Alexei Volkov is Professor of History at National Tsing-Hua University (Taiwan). He got his bachelor and master degrees from Mathematics department of the Moscow State University and his doctoral degree from the Institute for the History of Science and Technology of the Academy of Sciences (Moscow). His dissertation was devoted to the history of Chinese mathematics of the first millennium AD. In 1986-2006 he held academic positions in USSR/Russia, France, Hong Kong, and Canada. Since 2006 he works in the National Tsing-Hua University (Taiwan). In 2007 he was a Member of the Institute for Advanced Study (Princeton). His recent publications include a co-edited monograph Computations and Computing Devices in Mathematics Education before the Advent of Electronic Calculators (Springer, 2018).

Research Interests

History of mathematics and mathematics education in China prior to the 17th century; history of mathematics and mathematics education in traditional Vietnam, Korea, and Japan

A study of medieval mathematical manuscripts from Dunhuang (China)

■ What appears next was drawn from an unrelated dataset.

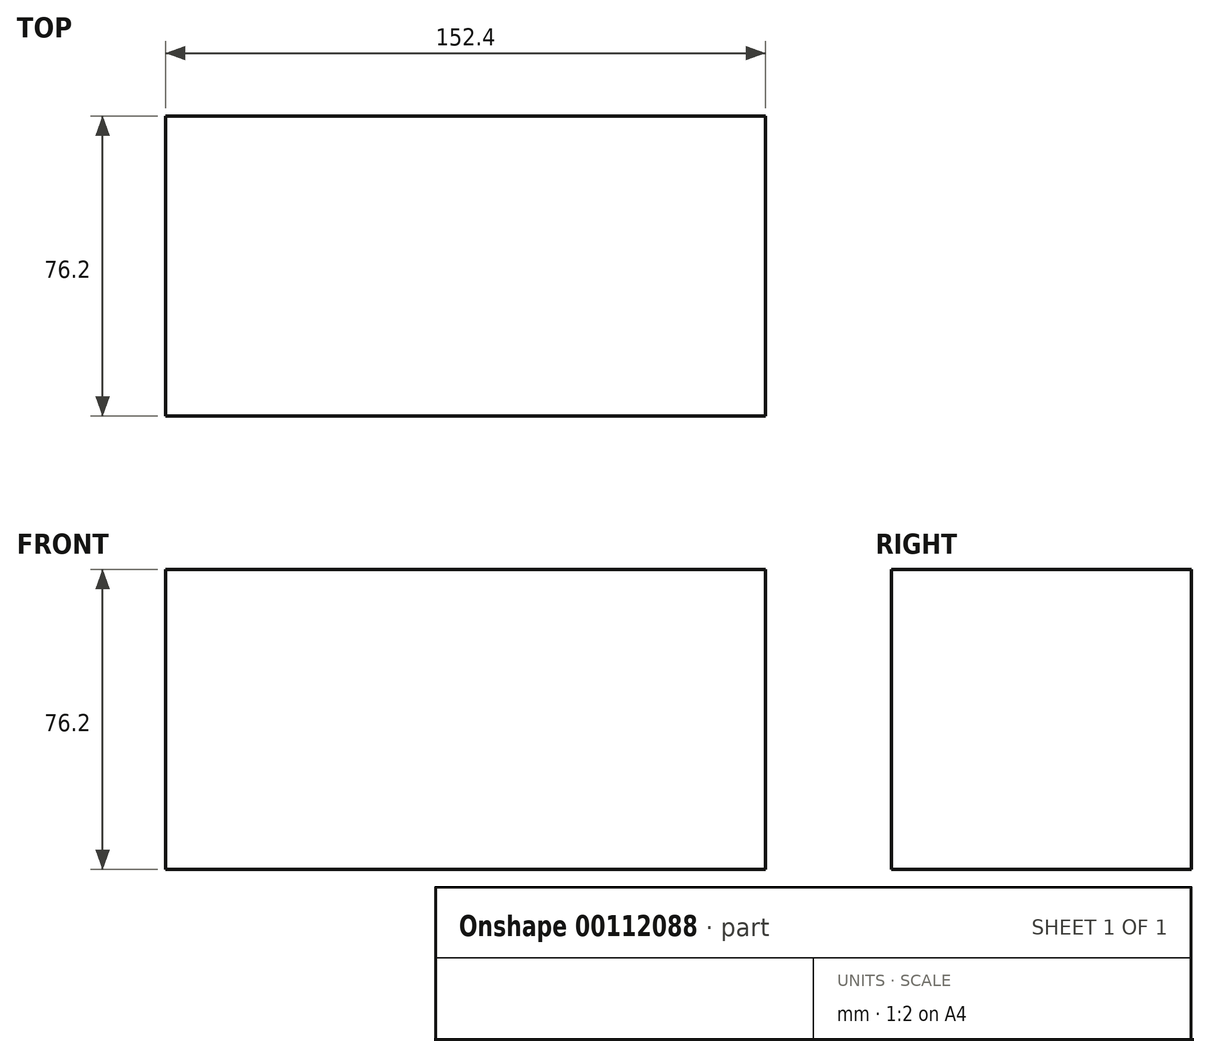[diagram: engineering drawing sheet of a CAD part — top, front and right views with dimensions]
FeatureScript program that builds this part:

I propose to conduct a study of the mathematical manuscripts found in a cave of the Buddhist monastery in Dunhuang (China) sealed between 1006 and 1035 and currently preserved in the Bibliothèque nationale de France (Paris) and in the British Library (London). These manuscripts are unique samples of the mathematical texts used for instruction in the late first millennium AD in China. There exist preliminary studies of their contents published by Chinese and Western scholars; however, neither their critical edition nor comprehensive annotated translations have ever been published. The main goal of this project is to prepare a fully annotated (English) translation of the extant mathematical texts and fragments from Dunhuang that will also include critical edition of the original texts, a detailed analysis of their contents, and their systematic comparison with other Chinese mathematical texts of the 1st and early 2nd millennium AD. More specifically, for each structural element of the texts (a problem and an algorithm of solution), I will identify similar or identical element(s) found in extant Chinese mathematical treatises produced from the late first millennium BC to the mid-second millennium AD, compare it with these elements, and explore hypotheses concerning possible connections between them.